*Description of the task*. Count the lines in the records that contain the string "boty", treating uppercase and lowercase letters as different, and reply with the number alone.

*Listed entries*.
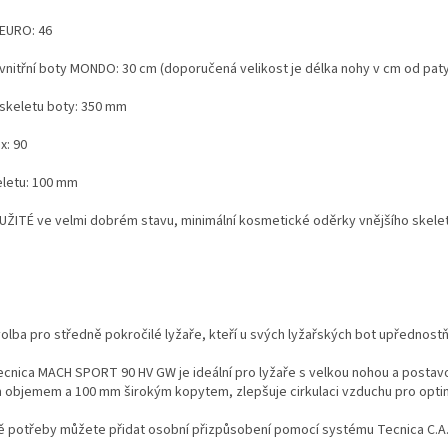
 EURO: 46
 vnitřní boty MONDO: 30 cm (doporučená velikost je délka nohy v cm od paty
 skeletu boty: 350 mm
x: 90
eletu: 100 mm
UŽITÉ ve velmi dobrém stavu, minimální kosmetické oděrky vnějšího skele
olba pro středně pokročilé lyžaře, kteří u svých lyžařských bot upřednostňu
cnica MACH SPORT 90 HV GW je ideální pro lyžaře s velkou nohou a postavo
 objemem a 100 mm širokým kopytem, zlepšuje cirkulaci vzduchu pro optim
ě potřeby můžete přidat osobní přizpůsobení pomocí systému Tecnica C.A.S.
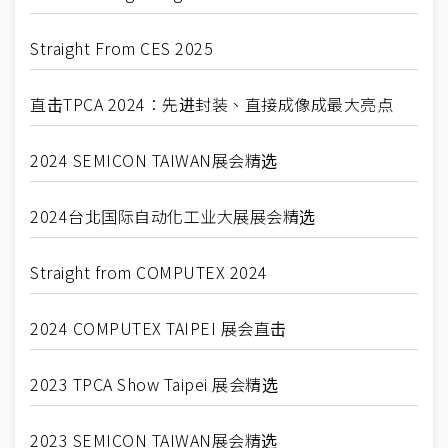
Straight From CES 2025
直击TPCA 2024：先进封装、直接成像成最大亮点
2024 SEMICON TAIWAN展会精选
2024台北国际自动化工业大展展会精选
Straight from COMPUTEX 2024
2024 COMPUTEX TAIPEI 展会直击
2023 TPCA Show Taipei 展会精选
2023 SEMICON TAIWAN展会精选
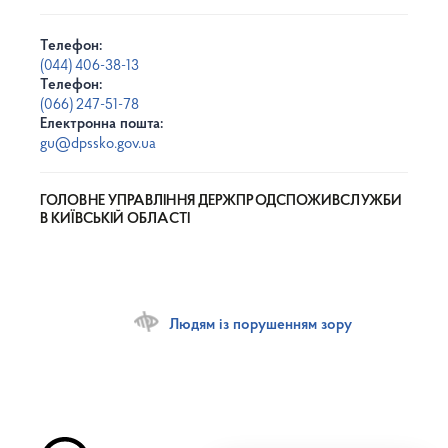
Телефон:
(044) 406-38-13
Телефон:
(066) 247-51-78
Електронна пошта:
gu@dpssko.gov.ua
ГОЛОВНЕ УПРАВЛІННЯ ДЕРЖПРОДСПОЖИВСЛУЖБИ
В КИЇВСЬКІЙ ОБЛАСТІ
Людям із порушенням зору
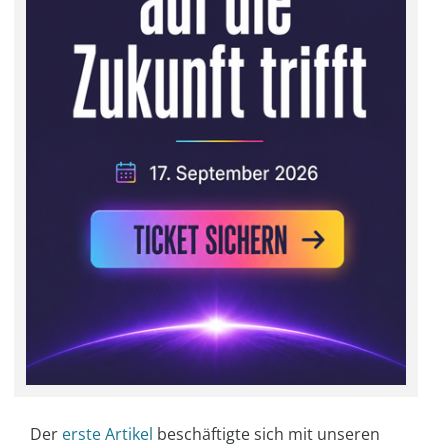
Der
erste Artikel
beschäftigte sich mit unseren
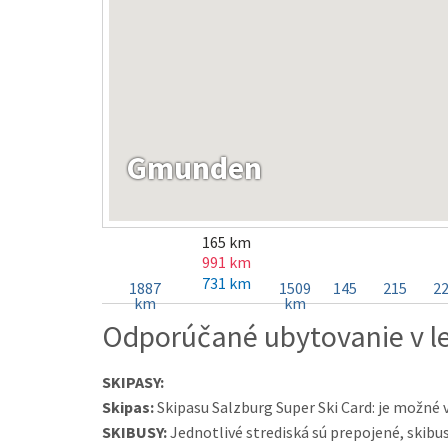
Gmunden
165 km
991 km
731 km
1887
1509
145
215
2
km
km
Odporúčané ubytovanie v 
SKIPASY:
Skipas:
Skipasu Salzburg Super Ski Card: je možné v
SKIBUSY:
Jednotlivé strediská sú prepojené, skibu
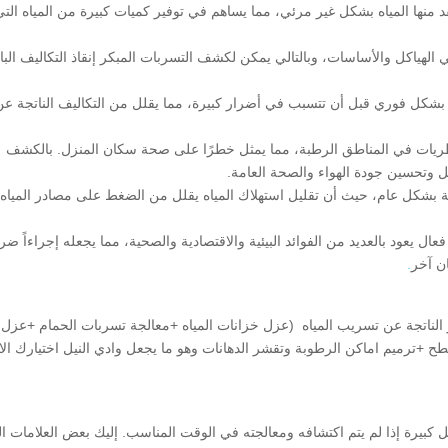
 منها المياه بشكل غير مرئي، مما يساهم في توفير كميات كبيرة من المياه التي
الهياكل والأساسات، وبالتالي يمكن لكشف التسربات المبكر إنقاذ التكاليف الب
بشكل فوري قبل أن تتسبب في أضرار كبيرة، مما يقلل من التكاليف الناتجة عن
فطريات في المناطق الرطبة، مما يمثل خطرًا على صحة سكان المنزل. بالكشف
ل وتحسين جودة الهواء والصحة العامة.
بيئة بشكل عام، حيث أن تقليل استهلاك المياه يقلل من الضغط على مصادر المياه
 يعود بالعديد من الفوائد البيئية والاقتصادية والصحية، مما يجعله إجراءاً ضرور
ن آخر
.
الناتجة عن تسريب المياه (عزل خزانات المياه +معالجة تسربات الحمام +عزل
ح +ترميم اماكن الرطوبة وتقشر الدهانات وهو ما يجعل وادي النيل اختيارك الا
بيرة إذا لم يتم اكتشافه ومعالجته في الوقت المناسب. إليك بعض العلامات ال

---

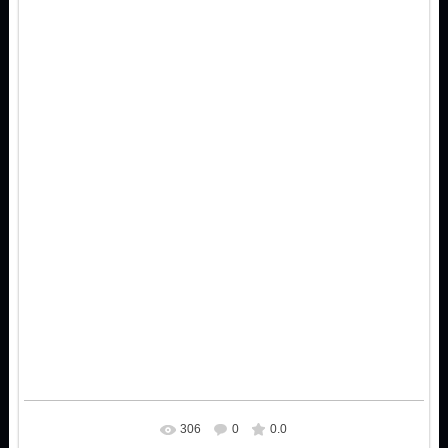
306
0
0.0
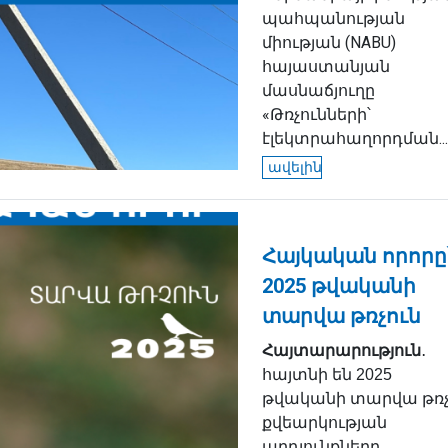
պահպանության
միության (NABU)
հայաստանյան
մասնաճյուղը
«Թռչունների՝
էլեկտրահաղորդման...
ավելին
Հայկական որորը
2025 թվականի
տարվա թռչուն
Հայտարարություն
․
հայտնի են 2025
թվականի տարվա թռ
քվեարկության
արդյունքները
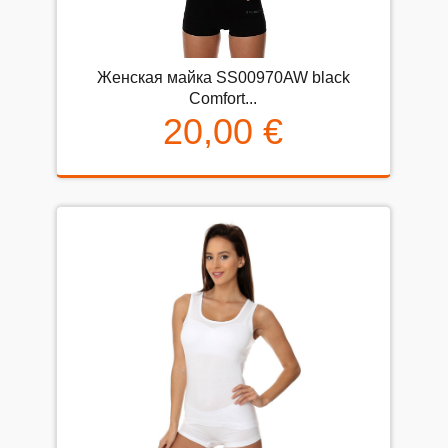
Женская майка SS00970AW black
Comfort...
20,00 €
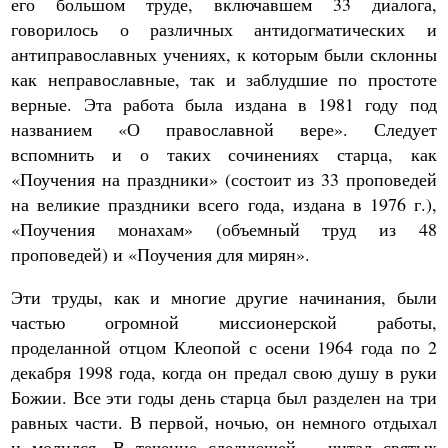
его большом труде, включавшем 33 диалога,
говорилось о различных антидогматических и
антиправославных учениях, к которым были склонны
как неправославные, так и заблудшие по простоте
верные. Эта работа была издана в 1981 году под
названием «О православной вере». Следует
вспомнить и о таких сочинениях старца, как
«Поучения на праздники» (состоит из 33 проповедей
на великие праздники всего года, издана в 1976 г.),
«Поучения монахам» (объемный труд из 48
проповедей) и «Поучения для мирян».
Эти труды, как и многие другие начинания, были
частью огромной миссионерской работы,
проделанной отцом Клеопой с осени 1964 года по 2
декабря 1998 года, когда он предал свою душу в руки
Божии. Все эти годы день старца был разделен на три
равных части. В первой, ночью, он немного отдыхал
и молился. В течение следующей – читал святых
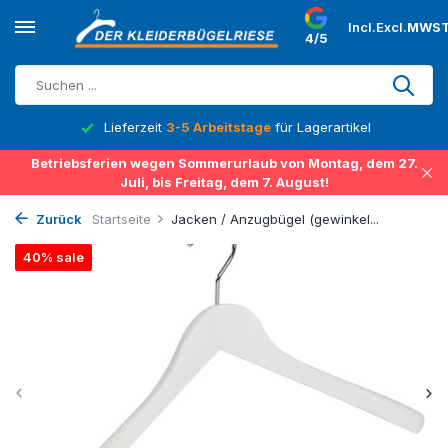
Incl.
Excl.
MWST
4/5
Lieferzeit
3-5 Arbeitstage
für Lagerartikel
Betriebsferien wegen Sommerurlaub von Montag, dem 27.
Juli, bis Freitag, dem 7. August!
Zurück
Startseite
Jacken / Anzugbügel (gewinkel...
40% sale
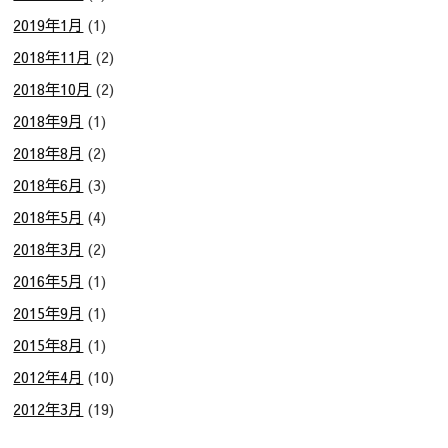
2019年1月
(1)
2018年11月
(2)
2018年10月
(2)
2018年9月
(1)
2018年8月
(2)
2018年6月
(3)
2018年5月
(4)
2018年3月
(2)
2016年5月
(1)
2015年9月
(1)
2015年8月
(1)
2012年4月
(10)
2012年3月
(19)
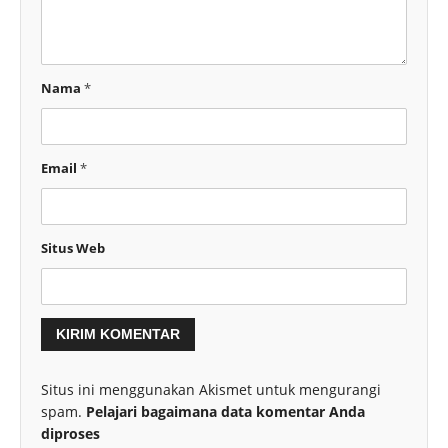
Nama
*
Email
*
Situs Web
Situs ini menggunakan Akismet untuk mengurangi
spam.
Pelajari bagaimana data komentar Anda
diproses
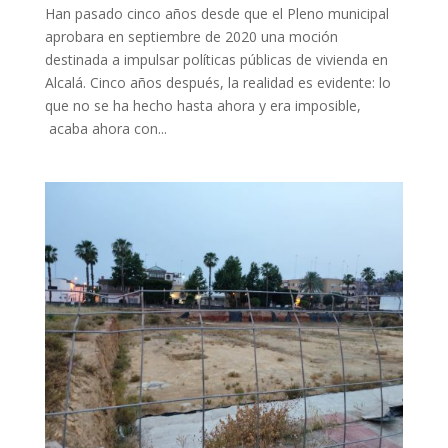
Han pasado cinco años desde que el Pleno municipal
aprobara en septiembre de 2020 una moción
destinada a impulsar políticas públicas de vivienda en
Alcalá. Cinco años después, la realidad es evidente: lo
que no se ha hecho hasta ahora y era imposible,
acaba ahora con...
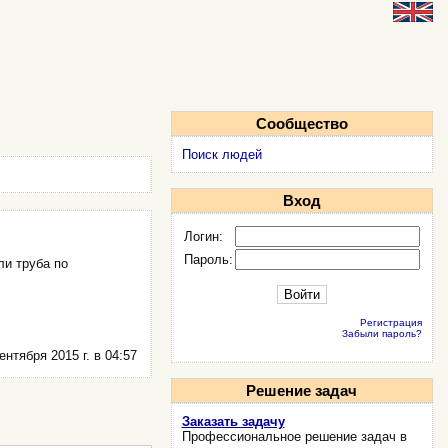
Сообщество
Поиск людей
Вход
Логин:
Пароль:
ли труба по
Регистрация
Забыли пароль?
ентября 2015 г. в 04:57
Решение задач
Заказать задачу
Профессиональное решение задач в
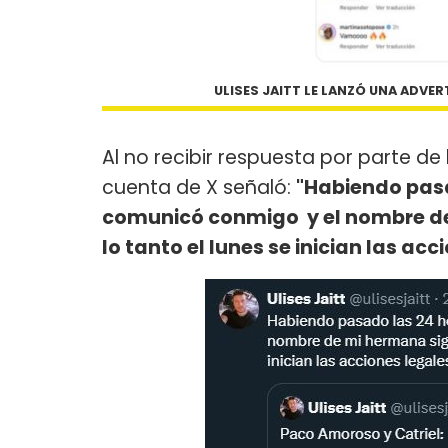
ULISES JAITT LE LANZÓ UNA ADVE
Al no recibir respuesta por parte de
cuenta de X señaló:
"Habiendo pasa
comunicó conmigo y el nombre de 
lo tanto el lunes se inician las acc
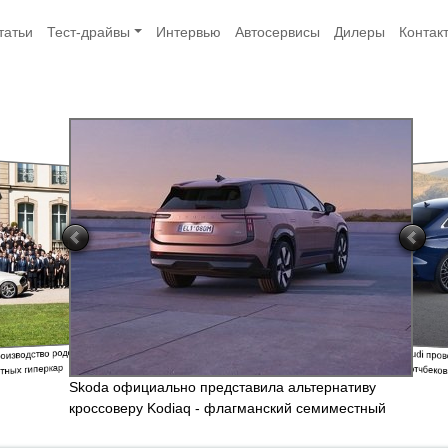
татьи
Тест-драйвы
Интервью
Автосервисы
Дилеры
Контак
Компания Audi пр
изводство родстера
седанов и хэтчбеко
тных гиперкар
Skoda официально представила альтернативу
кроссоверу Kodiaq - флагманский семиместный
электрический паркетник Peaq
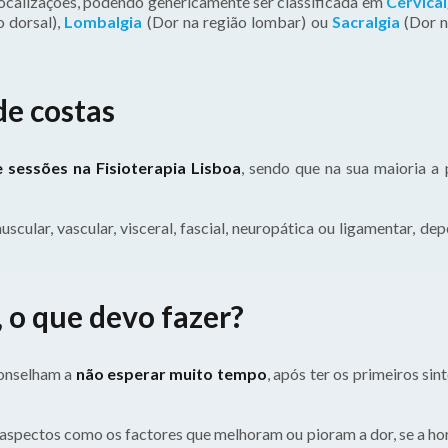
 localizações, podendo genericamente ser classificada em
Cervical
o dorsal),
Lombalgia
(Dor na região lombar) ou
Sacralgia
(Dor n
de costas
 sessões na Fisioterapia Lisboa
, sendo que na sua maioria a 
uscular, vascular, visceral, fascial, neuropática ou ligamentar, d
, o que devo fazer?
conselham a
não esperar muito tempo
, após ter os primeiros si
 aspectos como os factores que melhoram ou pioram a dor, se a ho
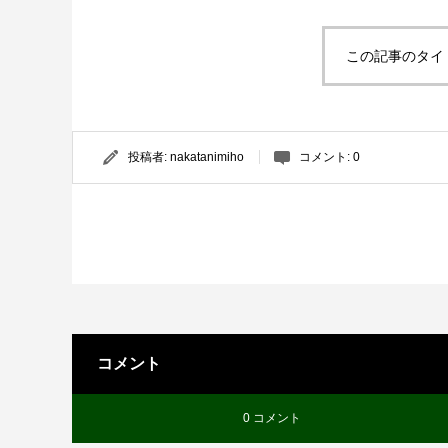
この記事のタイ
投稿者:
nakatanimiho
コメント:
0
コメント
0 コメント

*Expected output*. 2